British stocks have enjoyed a world-beating rally since the start of December, with international investors beginning to buy back into one of their least-loved countries.
The U.K. benchmark, the FTSE 100, is up nearly 8% since Dec. 1 in dollar terms. That puts it well ahead of the S&P 500, the MSCI World and the Euro Stoxx indexes, despite the U.K. being among the hardest hit by the Covid-19 pandemic.
The recent market rally doesn’t make up for its stark underperformance since the U.K. voted to leave Europe in 2016. In dollar terms, the FTSE 100 is still below where it closed on June 23, 2016, the day of the Brexit referendum.

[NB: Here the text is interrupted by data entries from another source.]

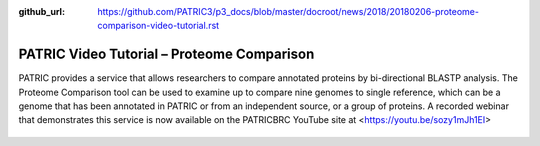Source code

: :github_url: https://github.com/PATRIC3/p3_docs/blob/master/docroot/news/2018/20180206-proteome-comparison-video-tutorial.rst

PATRIC Video Tutorial – Proteome Comparison
===================================================

.. feed-entry::
   :date: 2018-02-06

PATRIC provides a service that allows researchers to compare annotated proteins by bi-directional BLASTP analysis. The Proteome Comparison tool can be used to examine up to compare nine genomes to single reference, which can be a genome that has been annotated in PATRIC or from an independent source, or a group of proteins. A recorded webinar that demonstrates this service is now available on the PATRICBRC YouTube site at <https://youtu.be/sozy1mJh1EI>

.. cut::

.. figure:: ../images/webinar_proteome_comparison.png
   :alt: PATRIC Proteome Comparison Video Tutorial
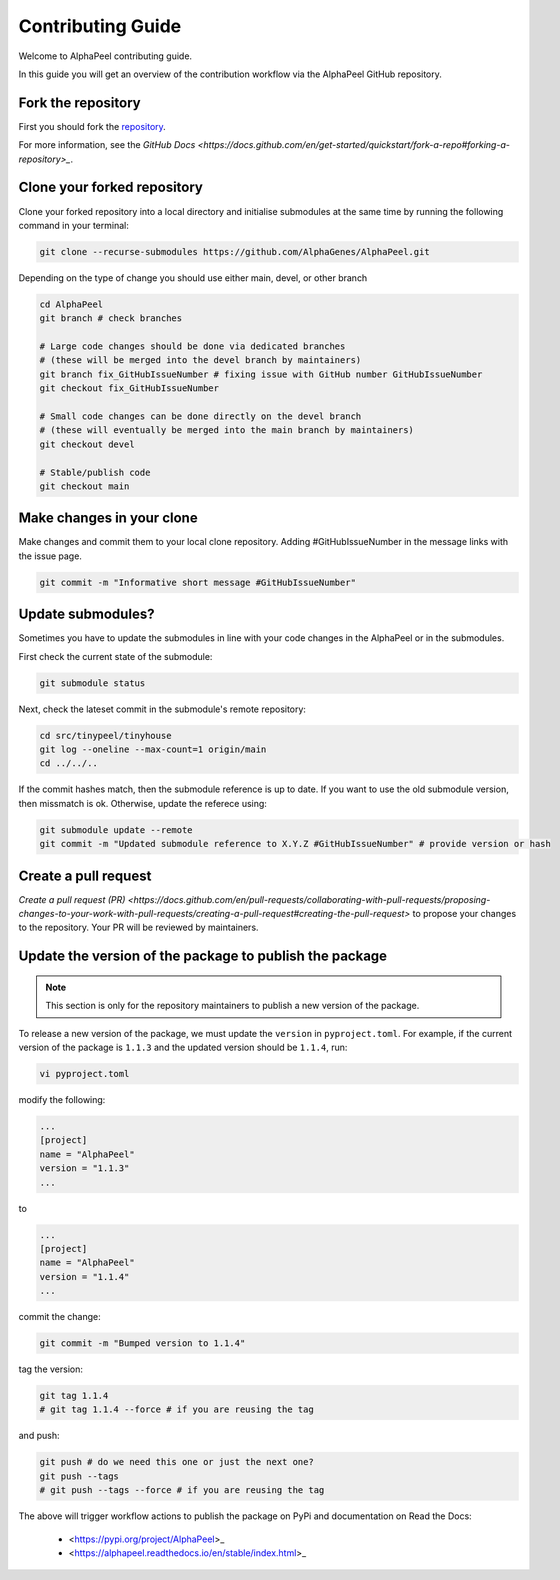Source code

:Contributing Guide
==================

Welcome to AlphaPeel contributing guide.

In this guide you will get an overview of the contribution workflow via the AlphaPeel GitHub repository.

Fork the repository
-------------------

First you should fork the `repository <https://github.com/AlphaGenes/AlphaPeel>`_.

For more information, see the `GitHub Docs <https://docs.github.com/en/get-started/quickstart/fork-a-repo#forking-a-repository>_`.

Clone your forked repository
----------------------------

Clone your forked repository into a local directory and initialise submodules at the same time by running the following command in your terminal:

.. code-block:: console

    git clone --recurse-submodules https://github.com/AlphaGenes/AlphaPeel.git

Depending on the type of change you should use either main, devel, or other branch

.. code-block:: console

    cd AlphaPeel
    git branch # check branches

    # Large code changes should be done via dedicated branches
    # (these will be merged into the devel branch by maintainers)
    git branch fix_GitHubIssueNumber # fixing issue with GitHub number GitHubIssueNumber 
    git checkout fix_GitHubIssueNumber

    # Small code changes can be done directly on the devel branch
    # (these will eventually be merged into the main branch by maintainers)
    git checkout devel

    # Stable/publish code
    git checkout main

Make changes in your clone 
--------------------------

Make changes and commit them to your local clone repository. Adding #GitHubIssueNumber in the message links with the issue page.

.. code-block:: console

    git commit -m "Informative short message #GitHubIssueNumber"

Update submodules?
------------------

Sometimes you have to update the submodules in line with your code changes in the AlphaPeel or in the submodules.

First check the current state of the submodule:

.. code-block:: console

    git submodule status

Next, check the lateset commit in the submodule's remote repository:

.. code-block:: console
    
    cd src/tinypeel/tinyhouse
    git log --oneline --max-count=1 origin/main
    cd ../../..

If the commit hashes match, then the submodule reference is up to date. If you want to use the old submodule version, then missmatch is ok. Otherwise, update the referece using:

.. code-block:: console

    git submodule update --remote
    git commit -m "Updated submodule reference to X.Y.Z #GitHubIssueNumber" # provide version or hash

Create a pull request
-----------------------

`Create a pull request (PR) <https://docs.github.com/en/pull-requests/collaborating-with-pull-requests/proposing-changes-to-your-work-with-pull-requests/creating-a-pull-request#creating-the-pull-request>` to propose your changes to the repository. Your PR will be reviewed by maintainers.

Update the version of the package to publish the package
--------------------------------------------------------

.. note:: 

    This section is only for the repository maintainers to publish a new version of the package.

To release a new version of the package, we must update the ``version`` in ``pyproject.toml``. For example, if the current version of the package is ``1.1.3`` and the updated version should be ``1.1.4``, run:

.. code-block:: console

    vi pyproject.toml

modify the following:

.. code-block:: toml

    ...
    [project]
    name = "AlphaPeel"
    version = "1.1.3"
    ...

to 

.. code-block:: toml

    ...
    [project]
    name = "AlphaPeel"
    version = "1.1.4"
    ...

commit the change:

.. code-block:: console

    git commit -m "Bumped version to 1.1.4"

tag the version:

.. code-block:: console

    git tag 1.1.4
    # git tag 1.1.4 --force # if you are reusing the tag

and push:

.. code-block:: console

    git push # do we need this one or just the next one?
    git push --tags
    # git push --tags --force # if you are reusing the tag

The above will trigger workflow actions to publish the package on PyPi and documentation on Read the Docs:

  * <https://pypi.org/project/AlphaPeel>_
  * <https://alphapeel.readthedocs.io/en/stable/index.html>_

Britain did manage to conclude a slim new trade deal with the European Union on Christmas Eve, eliminating fears that it might break away from the bloc at the end of 2020 with all its exports subject to tariffs and restrictions. But the bare-bones deal leaves much to be negotiated. The British pound hasn’t benefited either, confounding those who believe that U.K. assets are now more attractive.
As investors move money into U.K. assets, they need to buy the British currency, and that should lift the pound. Savvas Savouri, chief economist at Toscafund Asset Management, a $4 billion hedge fund, believes the pound’s fundamental value in euros is about €1.30 apiece. But since Dec. 23, it remained flat at €1.11 before rising to €1.12 on Wednesday.